Nor will it help solve the problem of shortages in specific areas. Here, more use of practitioners could be one answer. Hesa statistics suggest that the number of academics with no formal academic qualifications has risen slightly but steadily in the past five years. Blackwell suggests that without a strategy in subjects such as information technology and business management, recruitment may end up being entirely part time in less prestigious institutions to allow people to combine lucrative jobs in the private sector with university work. Liz Allen, national official in the universities department of lecturers' union Natfhe, suggests that older students and those with a greater eye on work after university would appreciate more staff with experience outside university.

These are all practical implications for staff of the government's target. But for some there is also a philosophical problem.
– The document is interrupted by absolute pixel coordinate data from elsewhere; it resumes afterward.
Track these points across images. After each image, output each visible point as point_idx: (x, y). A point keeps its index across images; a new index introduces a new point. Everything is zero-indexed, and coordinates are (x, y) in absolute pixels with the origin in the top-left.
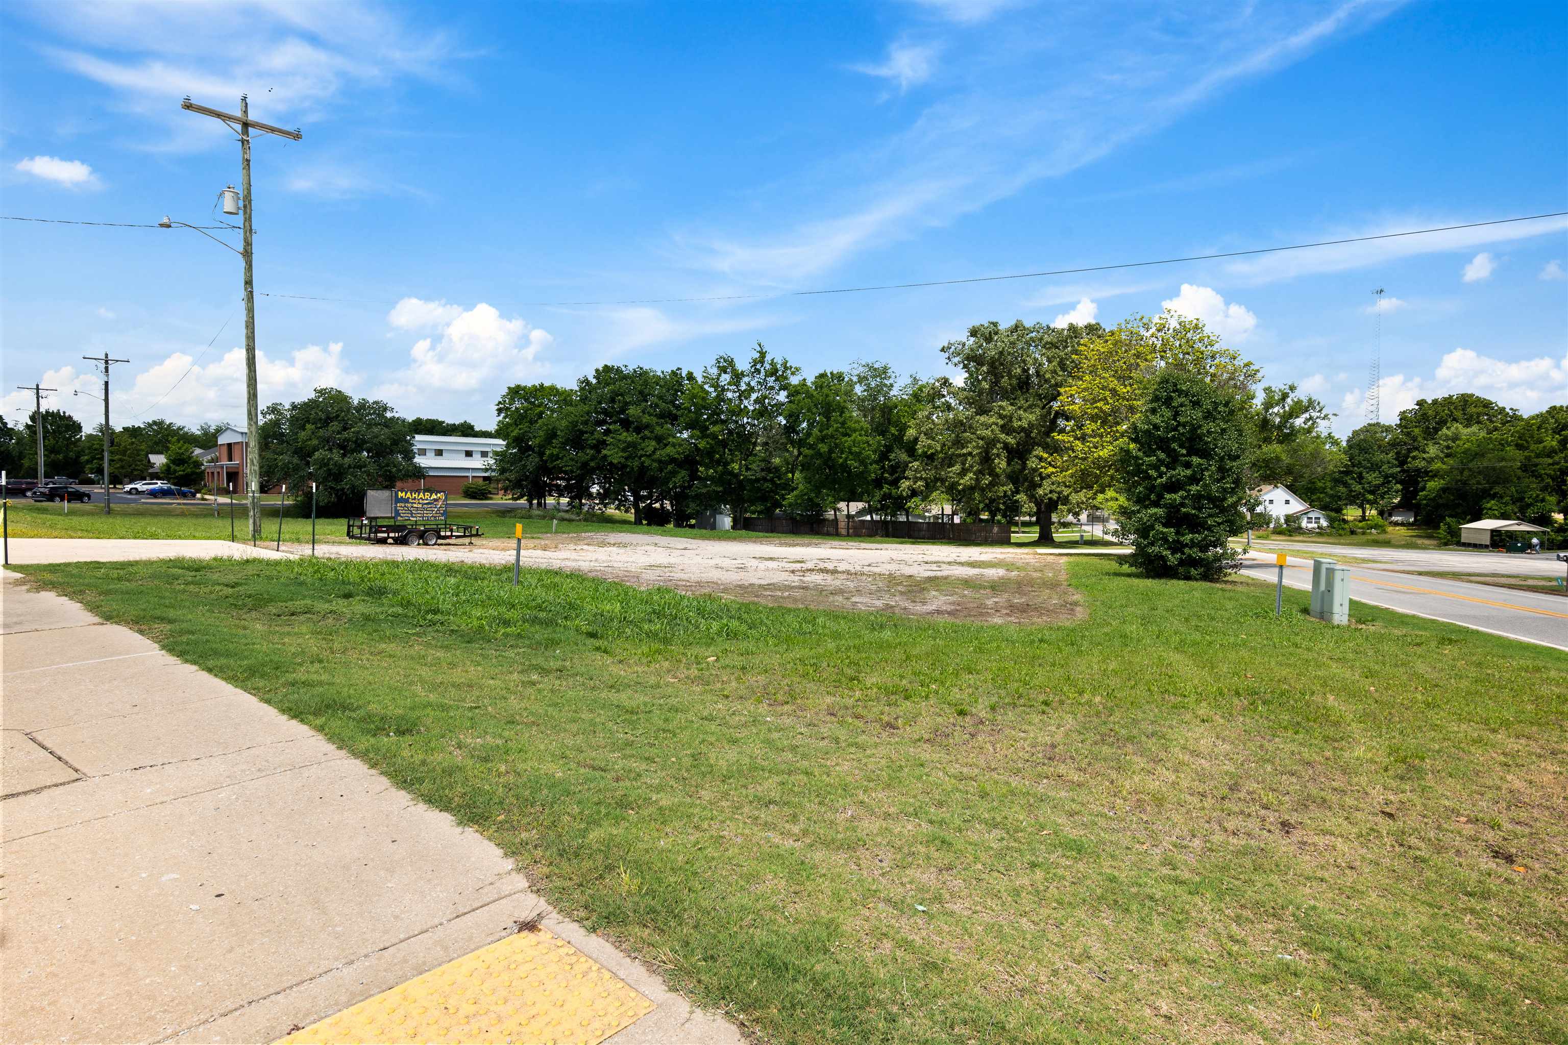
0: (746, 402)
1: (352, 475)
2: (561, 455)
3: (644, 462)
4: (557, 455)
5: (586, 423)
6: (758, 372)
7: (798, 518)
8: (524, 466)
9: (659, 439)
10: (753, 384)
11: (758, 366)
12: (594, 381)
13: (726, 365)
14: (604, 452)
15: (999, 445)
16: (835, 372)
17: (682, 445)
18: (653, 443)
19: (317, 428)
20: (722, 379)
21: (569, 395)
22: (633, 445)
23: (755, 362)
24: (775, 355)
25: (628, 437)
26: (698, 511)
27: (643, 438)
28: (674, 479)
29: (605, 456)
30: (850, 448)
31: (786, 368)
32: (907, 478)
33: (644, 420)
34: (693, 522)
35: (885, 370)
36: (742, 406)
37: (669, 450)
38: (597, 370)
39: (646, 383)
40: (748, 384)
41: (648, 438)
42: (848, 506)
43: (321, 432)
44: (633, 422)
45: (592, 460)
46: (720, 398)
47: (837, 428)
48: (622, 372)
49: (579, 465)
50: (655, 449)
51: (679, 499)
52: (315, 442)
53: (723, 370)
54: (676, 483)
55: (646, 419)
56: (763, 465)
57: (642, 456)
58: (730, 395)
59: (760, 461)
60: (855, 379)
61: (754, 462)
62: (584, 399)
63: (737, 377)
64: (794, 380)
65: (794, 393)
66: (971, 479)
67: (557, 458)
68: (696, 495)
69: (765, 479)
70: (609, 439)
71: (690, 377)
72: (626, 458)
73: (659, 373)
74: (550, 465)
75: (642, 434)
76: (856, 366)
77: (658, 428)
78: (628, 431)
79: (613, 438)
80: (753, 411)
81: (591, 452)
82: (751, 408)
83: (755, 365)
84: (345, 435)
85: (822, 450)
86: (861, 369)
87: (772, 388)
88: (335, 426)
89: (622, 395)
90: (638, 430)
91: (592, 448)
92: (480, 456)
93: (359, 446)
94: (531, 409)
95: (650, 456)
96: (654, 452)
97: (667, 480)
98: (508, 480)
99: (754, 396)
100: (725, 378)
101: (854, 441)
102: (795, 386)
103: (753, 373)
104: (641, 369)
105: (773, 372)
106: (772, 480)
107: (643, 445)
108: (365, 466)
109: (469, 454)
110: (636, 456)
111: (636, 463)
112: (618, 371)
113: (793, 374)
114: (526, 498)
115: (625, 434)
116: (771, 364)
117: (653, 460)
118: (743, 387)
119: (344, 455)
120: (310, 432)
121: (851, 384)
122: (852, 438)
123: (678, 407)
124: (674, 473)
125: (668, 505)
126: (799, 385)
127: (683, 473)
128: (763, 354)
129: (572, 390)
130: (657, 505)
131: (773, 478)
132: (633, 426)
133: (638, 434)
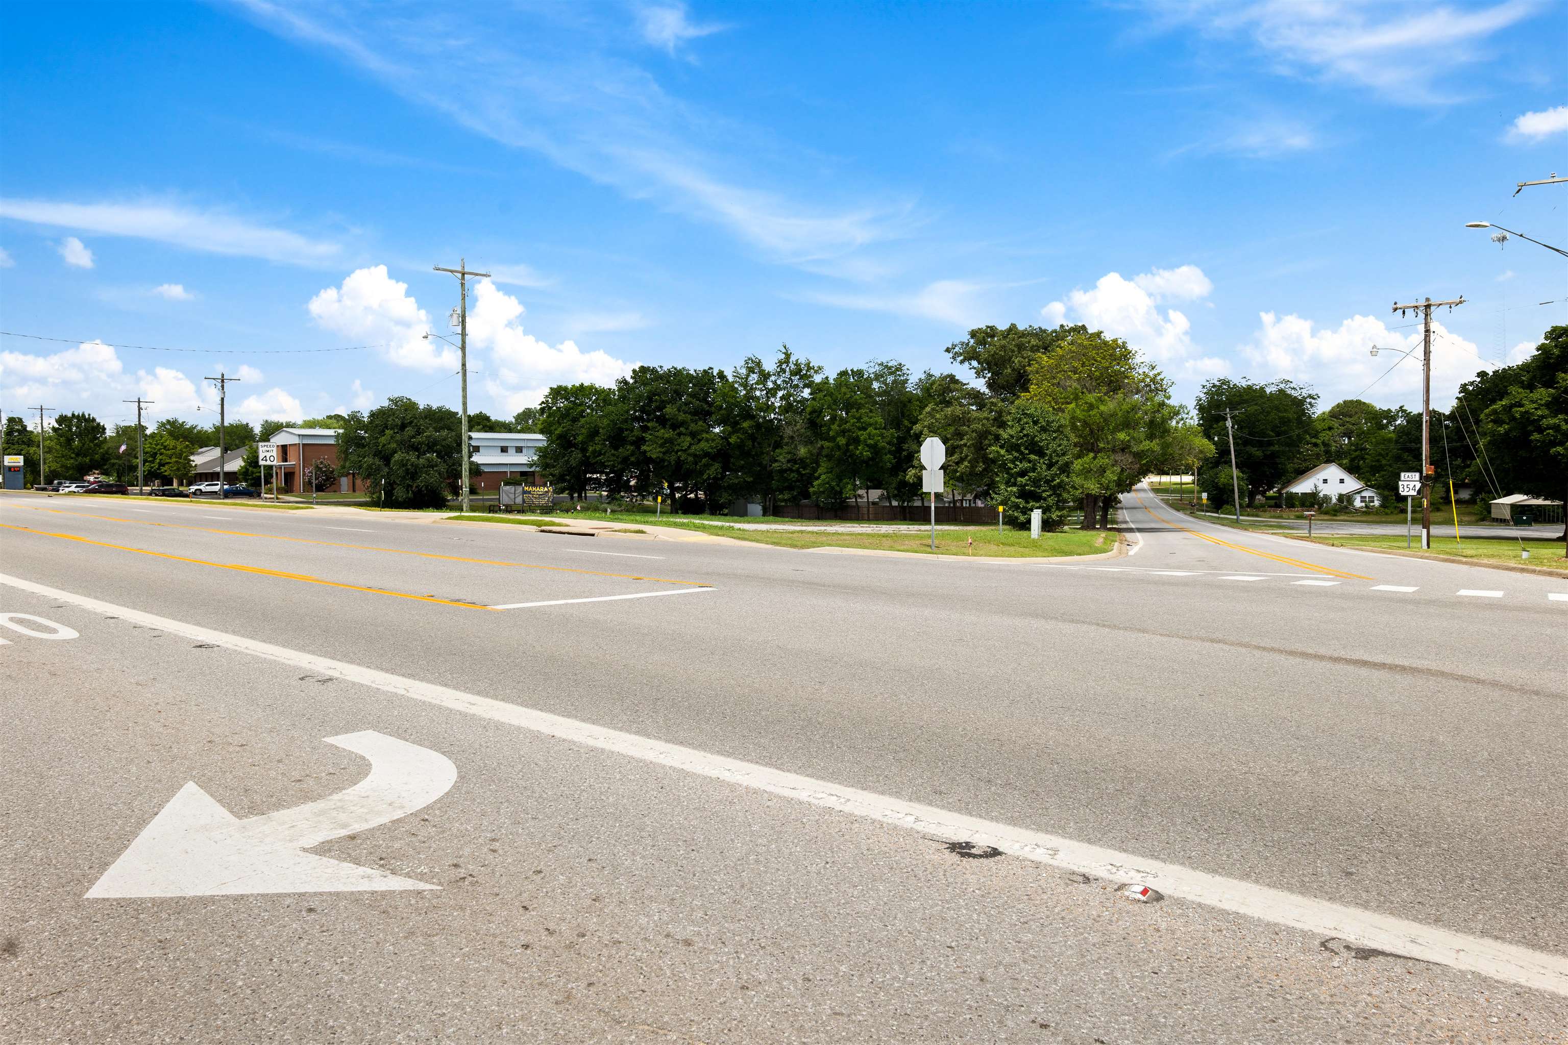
0: (773, 400)
1: (426, 473)
2: (603, 451)
3: (681, 456)
4: (600, 451)
5: (626, 421)
6: (784, 371)
7: (822, 504)
8: (567, 462)
9: (693, 435)
10: (779, 382)
11: (784, 366)
12: (631, 381)
13: (754, 366)
14: (644, 448)
15: (990, 437)
16: (855, 370)
17: (715, 440)
18: (689, 439)
19: (394, 433)
20: (750, 378)
21: (608, 395)
22: (670, 441)
23: (781, 363)
24: (799, 356)
25: (666, 433)
26: (730, 501)
27: (680, 434)
28: (708, 472)
29: (645, 452)
30: (865, 440)
31: (809, 368)
32: (913, 467)
33: (680, 418)
34: (726, 511)
35: (899, 368)
36: (770, 403)
37: (703, 444)
38: (634, 371)
39: (680, 383)
40: (775, 382)
41: (684, 434)
42: (867, 493)
43: (398, 437)
44: (669, 420)
45: (632, 455)
46: (749, 397)
47: (854, 423)
48: (657, 371)
49: (620, 460)
50: (691, 444)
51: (712, 488)
52: (394, 445)
53: (751, 370)
54: (709, 476)
55: (682, 417)
56: (789, 457)
57: (678, 451)
58: (758, 393)
59: (787, 453)
60: (872, 376)
61: (781, 454)
62: (623, 398)
63: (765, 376)
64: (818, 379)
65: (817, 389)
66: (967, 467)
67: (600, 454)
68: (728, 486)
69: (791, 470)
70: (647, 436)
71: (721, 375)
72: (664, 453)
73: (692, 372)
74: (592, 461)
75: (678, 431)
76: (872, 364)
77: (692, 425)
78: (664, 427)
79: (651, 435)
80: (780, 407)
81: (631, 448)
82: (777, 405)
83: (780, 366)
84: (420, 438)
85: (840, 443)
86: (877, 368)
87: (797, 386)
88: (409, 431)
89: (659, 395)
90: (674, 427)
91: (632, 444)
92: (514, 451)
93: (429, 447)
94: (572, 408)
95: (686, 450)
96: (689, 447)
97: (701, 473)
98: (551, 474)
99: (780, 394)
100: (753, 378)
101: (869, 435)
102: (817, 384)
103: (779, 372)
104: (675, 369)
105: (797, 371)
106: (798, 471)
107: (679, 441)
108: (436, 466)
109: (504, 450)
110: (673, 451)
111: (673, 458)
112: (654, 371)
113: (816, 372)
114: (567, 492)
115: (662, 431)
116: (795, 365)
117: (688, 454)
118: (770, 385)
119: (418, 457)
120: (389, 437)
121: (869, 381)
122: (867, 431)
123: (710, 405)
124: (707, 466)
125: (701, 495)
126: (820, 383)
127: (717, 466)
128: (788, 356)
129: (610, 389)
130: (692, 496)
131: (799, 468)
132: (669, 423)
133: (674, 430)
They just do not believe that increasing the number of people in higher education is in the best interests of the sector or the students. Having to lead remedial classes in maths and literacy or to teach students how to learn independently is, they believe, not how they should be spending their time.

Allen, whose union represents those most likely to agree with the principles of an inclusive system, warns: "Don't make the assumption that all academics are on board with widening participation, because they are not."